Na sequência, Freire questionou quais critérios são avaliados no momento de desenvolver um projeto de branded residences. Gonçalves afirmou que a localização continua entre os principais fatores, mas ressaltou que também é necessário analisar o potencial do mercado em que o empreendimento será instalado. “É preciso entender se esse mercado é capaz de absorver o empreendimento, e se faz sentido para quem desenvolve e quem consome esse tipo de produto”, explicou.

A avaliação, portanto, envolve não apenas a escolha do local, mas também a capacidade daquele mercado de sustentar a proposta do empreendimento. Para os participantes do painel do HTC, entender a demanda existente é parte importante do processo de desenvolvimento de uma branded residence.

Desenvolvimento de branded residences

Durante o painel do HTC, Lido afirmou que, na Hilton, um dos critérios considerados é a consistência do produto. Segundo o executivo, a empresa costuma priorizar investimentos no segmento upper upscale, justamente em função do potencial de retorno.

Outro tema discutido foi o perfil do comprador de branded residences no Brasil. De acordo com Lido, a maior parte dos consumidores procura uma segunda residência ou adquire o imóvel com objetivo de investimento. “Em grandes centros, é um mix bem interessante entre esses dois perfis. Além disso, o conhecimento sobre o mercado tem contribuído muito para aumentar o interesse nesse tipo de produto”, complementou.
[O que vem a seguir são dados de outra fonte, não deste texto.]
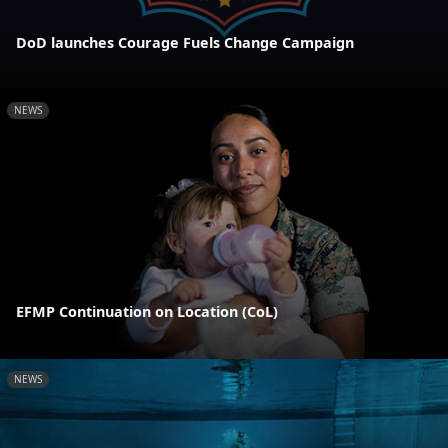
DoD launches Courage Fuels Change Campaign
NEWS
EFMP Continuation on Location (CoL)
NEWS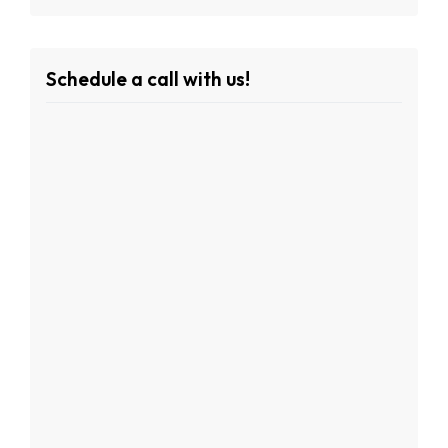
Schedule a call with us!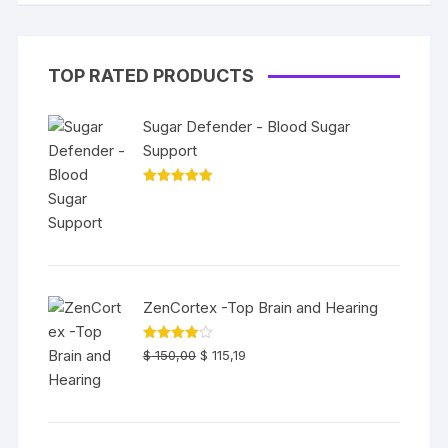
TOP RATED PRODUCTS
Sugar Defender - Blood Sugar
Support
Rated
5.00
out of 5
ZenCortex -Top Brain and Hearing
Original
Current
Rated
$
150,00
$
115,19
4.00
out
price
price
of 5
was:
is:
$ 150,00.
$ 115,19.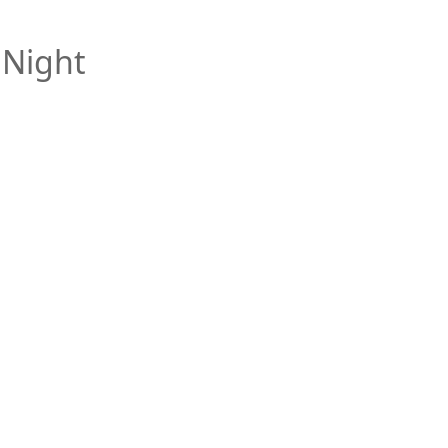
 Night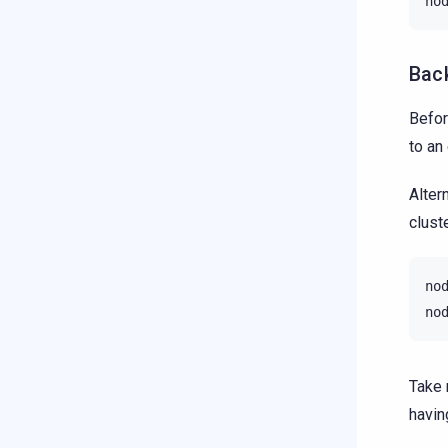
no
Bac
Befor
to an
Alter
cluste
no
no
Take 
havin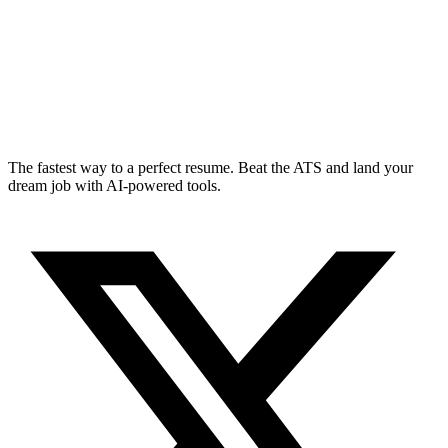
The fastest way to a perfect resume. Beat the ATS and land your
dream job with AI-powered tools.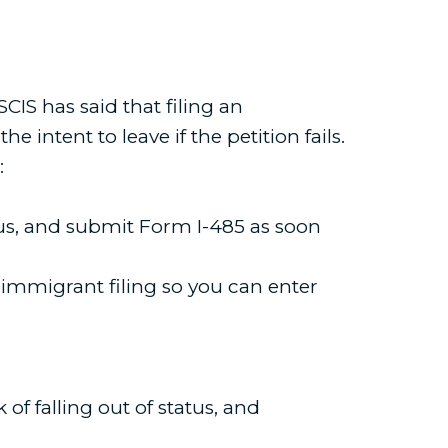
SCIS has said that filing an
e intent to leave if the petition fails.
:
tus, and submit Form I-485 as soon
e immigrant filing so you can enter
of falling out of status, and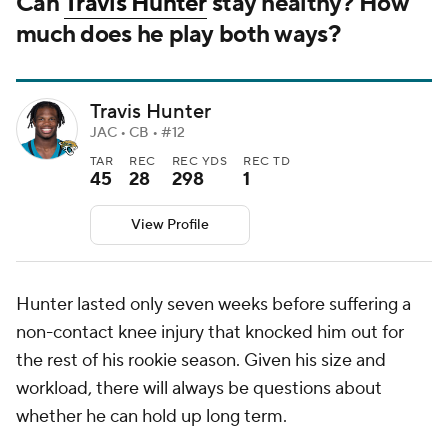
Can
Travis Hunter
stay healthy? How
much does he play both ways?
Travis Hunter
JAC • CB • #12
TAR
REC
REC YDS
REC TD
45
28
298
1
View Profile
Hunter lasted only seven weeks before suffering a
non-contact knee injury that knocked him out for
the rest of his rookie season. Given his size and
workload, there will always be questions about
whether he can hold up long term.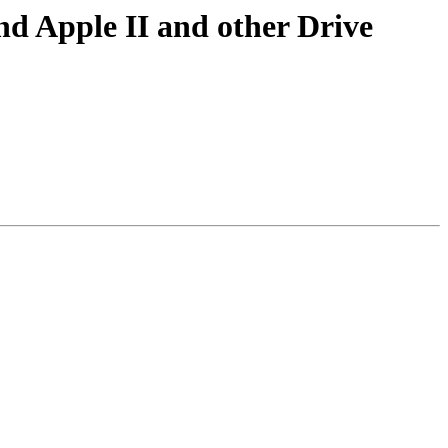
nd Apple II and other Drive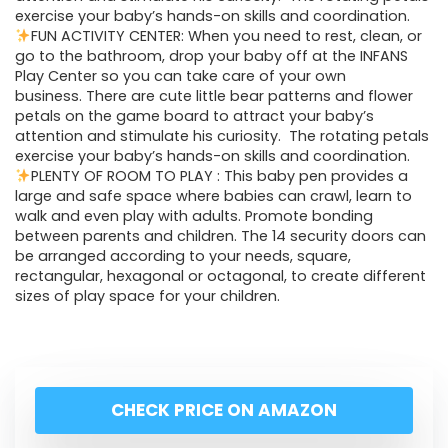
exercise your baby’s hands-on skills and coordination.
FUN ACTIVITY CENTER: When you need to rest, clean, or
go to the bathroom, drop your baby off at the INFANS
Play Center so you can take care of your own
business. There are cute little bear patterns and flower
petals on the game board to attract your baby’s
attention and stimulate his curiosity. The rotating petals
exercise your baby’s hands-on skills and coordination.
PLENTY OF ROOM TO PLAY : This baby pen provides a
large and safe space where babies can crawl, learn to
walk and even play with adults. Promote bonding
between parents and children. The 14 security doors can
be arranged according to your needs, square,
rectangular, hexagonal or octagonal, to create different
sizes of play space for your children.
CHECK PRICE ON AMAZON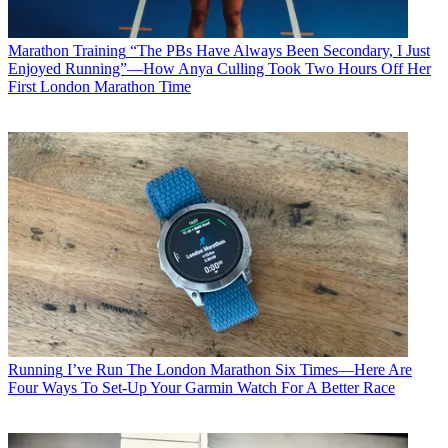
Marathon Training
“The PBs Have Always Been Secondary, I Just
Enjoyed Running”—How Anya Culling Took Two Hours Off Her
First London Marathon Time
Running
I’ve Run The London Marathon Six Times—Here Are
Four Ways To Set-Up Your Garmin Watch For A Better Race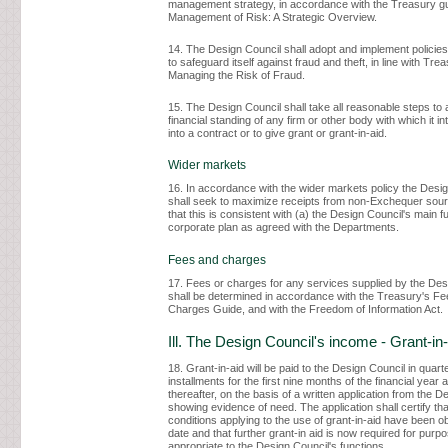
management strategy, in accordance with the Treasury g
Management of Risk: A Strategic Overview.
14. The Design Council shall adopt and implement policie
to safeguard itself against fraud and theft, in line with Tre
Managing the Risk of Fraud.
15. The Design Council shall take all reasonable steps to 
financial standing of any firm or other body with which it in
into a contract or to give grant or grant-in-aid.
Wider markets
16. In accordance with the wider markets policy the Desi
shall seek to maximize receipts from non-Exchequer sou
that this is consistent with (a) the Design Council's main fu
corporate plan as agreed with the Departments.
Fees and charges
17. Fees or charges for any services supplied by the Des
shall be determined in accordance with the Treasury's F
Charges Guide, and with the Freedom of Information Act.
Ill. The Design Council's income - Grant-in-
18. Grant-in-aid will be paid to the Design Council in quart
installments for the first nine months of the financial year
thereafter, on the basis of a written application from the D
showing evidence of need. The application shall certify tha
conditions applying to the use of grant-in-aid have been o
date and that further grant-in aid is now required for purp
appropriate to the Design Council's functions.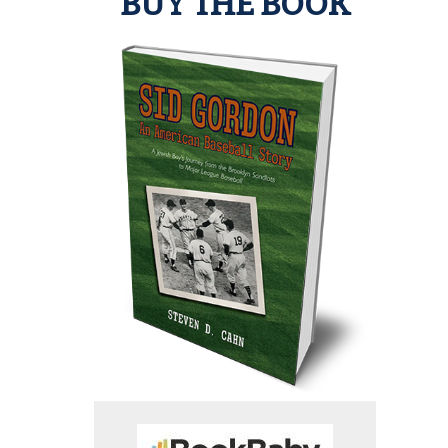
BUY THE BOOK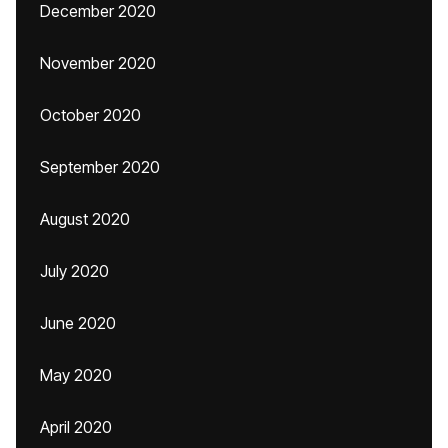
December 2020
November 2020
October 2020
September 2020
August 2020
July 2020
June 2020
May 2020
April 2020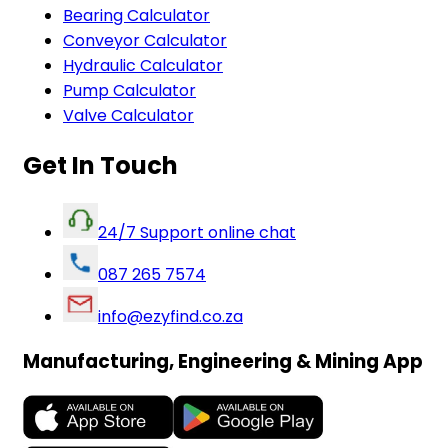
Bearing Calculator
Conveyor Calculator
Hydraulic Calculator
Pump Calculator
Valve Calculator
Get In Touch
24/7 Support online chat
087 265 7574
info@ezyfind.co.za
Manufacturing, Engineering & Mining App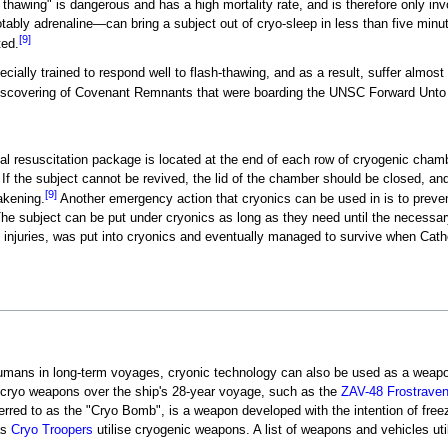
thawing" is dangerous and has a high mortality rate, and is therefore only 
notably adrenaline—can bring a subject out of cryo-sleep in less than five minu
[9]
ted.
ally trained to respond well to flash-thawing, and as a result, suffer almost n
discovering of Covenant Remnants that were boarding the UNSC Forward Unt
ical resuscitation package is located at the end of each row of cryogenic cham
 If the subject cannot be revived, the lid of the chamber should be closed, an
[9]
akening.
Another emergency action that cryonics can be used in is to preven
he subject can be put under cryonics as long as they need until the necessa
f injuries, was put into cryonics and eventually managed to survive when Cat
umans in long-term voyages, cryonic technology can also be used as a weapon
r cryo weapons over the ship's 28-year voyage, such as the
ZAV-48 Frostrave
eferred to as the "Cryo Bomb", is a weapon developed with the intention of free
as
Cryo Troopers
utilise cryogenic weapons. A list of weapons and vehicles ut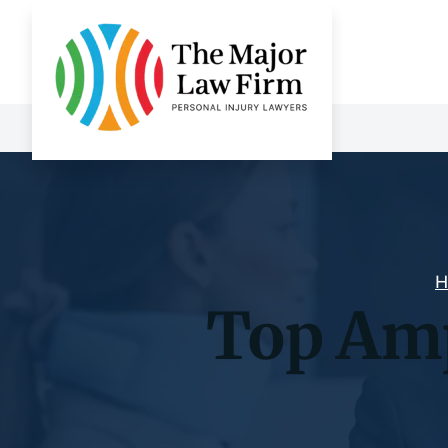
H
Top Amp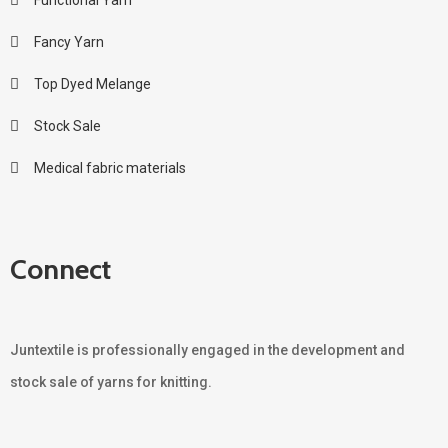
Fancy Yarn
Top Dyed Melange
Stock Sale
Medical fabric materials
Connect
Juntextile is professionally engaged in the development and
stock sale of yarns for knitting.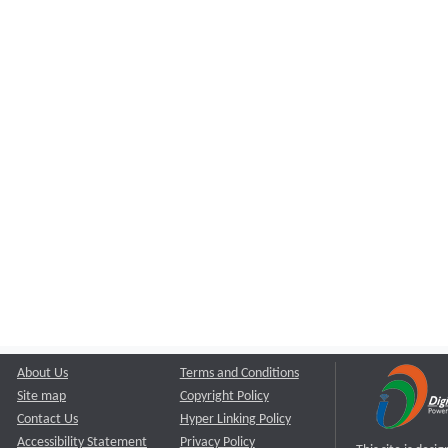
About Us
Terms and Conditions
Site map
Copyright Policy
Contact Us
Hyper Linking Policy
Accessibility Statement
Privacy Policy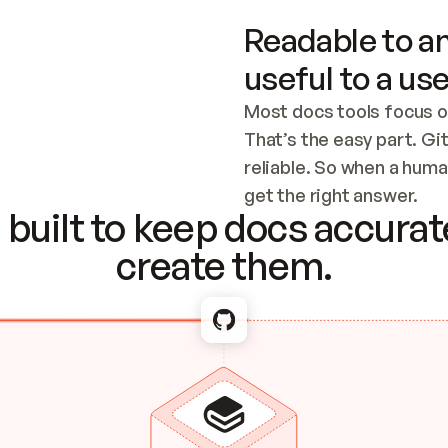
Readable to an
useful to a use
Most docs tools focus o
That’s the easy part. Gi
reliable. So when a human
Checking the c
get the right answer.
built to keep docs accurate
create them.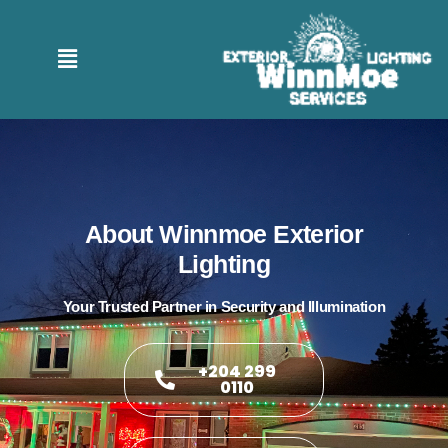
About Winnmoe Exterior
Lighting
Your Trusted Partner in Security and Illumination
+204 299
0110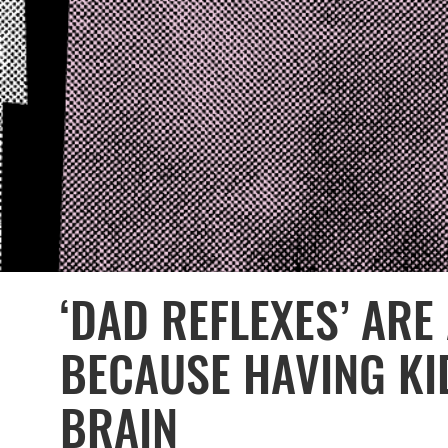
‘DAD REFLEXES’ ARE
BECAUSE HAVING KI
BRAIN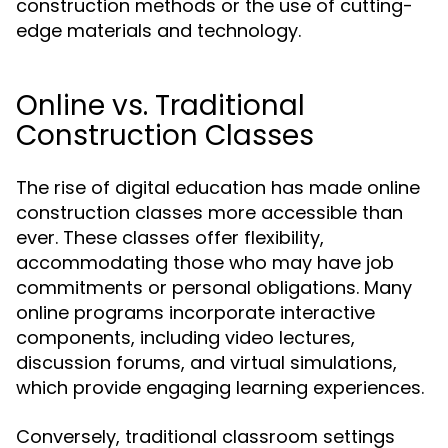
construction methods or the use of cutting-
edge materials and technology.
Online vs. Traditional
Construction Classes
The rise of digital education has made online
construction classes more accessible than
ever. These classes offer flexibility,
accommodating those who may have job
commitments or personal obligations. Many
online programs incorporate interactive
components, including video lectures,
discussion forums, and virtual simulations,
which provide engaging learning experiences.
Conversely, traditional classroom settings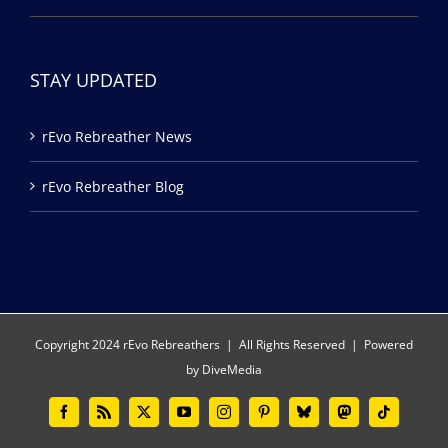
STAY UPDATED
rEvo Rebreather News
rEvo Rebreather Blog
Copyright 2024 rEvo Rebreathers | All Rights Reserved | Powered
by
DiveMedia
Facebook
Rss
X
YouTube
Instagram
Pinterest
Bluesky
Mastodon
Tiktok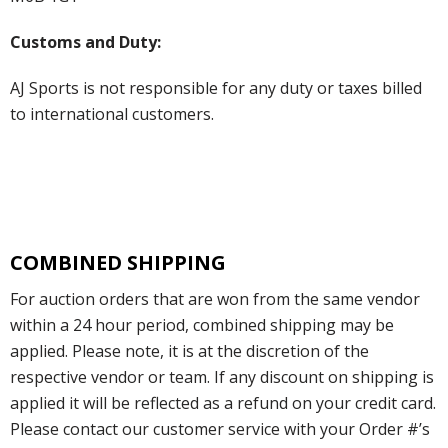
Customs and Duty:
AJ Sports is not responsible for any duty or taxes billed
to international customers.
COMBINED SHIPPING
For auction orders that are won from the same vendor
within a 24 hour period, combined shipping may be
applied. Please note, it is at the discretion of the
respective vendor or team. If any discount on shipping is
applied it will be reflected as a refund on your credit card.
Please contact our customer service with your Order #’s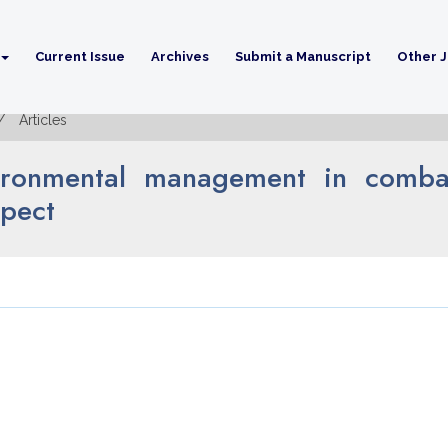
Current Issue
Archives
Submit a Manuscript
Other J
Articles
nvironmental management in combat
spect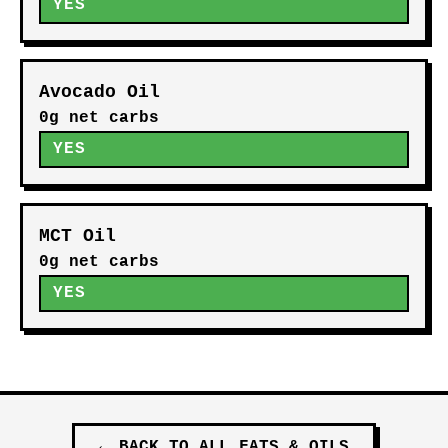
YES
Avocado Oil
0g net carbs
YES
MCT Oil
0g net carbs
YES
←
BACK TO ALL
FATS & OILS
O perfil do comprador, portanto, pode variar entre aqueles que buscam uma propriedade para uso próprio e consumidores interessados na perspectiva de investimento. Segundo Lido, o maior conhecimento sobre o mercado também tem contribuído para ampliar o interesse pelas branded residences.

Mercado de luxo ganha destaque

Questionado sobre qual segmento apresenta maior potencial para absorver as residências de marca, Bonanata apontou o mercado de luxo como o principal destaque. “Hoje, para a Helbor, é o que faz mais sentido”, afirmou o executivo. Ele também defendeu a associação entre marca, serviços e hospitalidade como parte da proposta das branded residences. Na avaliação do diretor, empreendimentos sem serviços podem apresentar maior imprevisibilidade ao longo do tempo.

“Acreditamos em marca com serviço e hospitalidade. Branded residences sem serviço geram imprevisibilidade. Pode até ser que no começo do projeto haja, sim, uma musculatura de mercado, mas é difícil prever o que irá acontecer no futuro desse empreendimento”, analisou Bonata.

A discussão apresentada no HTC mostrou que o desenvolvimento de branded residences envolve diferentes variáveis, desde a localização e o potencial de absorção do mercado até o posicionamento do produto, a força da marca e a oferta de serviços. Para os participantes, esses elementos ajudam a definir a proposta e o potencial de retorno dos empreendimentos.

Ao reunir representantes de empresas de hotelaria e do setor imobiliário, o painel reforçou a importância de avaliar conjuntamente os componentes que formam uma residência de marca. No mercado brasileiro, localização, perfil do consumidor, segmento de luxo, marca e serviços aparecem como pontos centrais na discussão sobre o desenvolvimento desse modelo.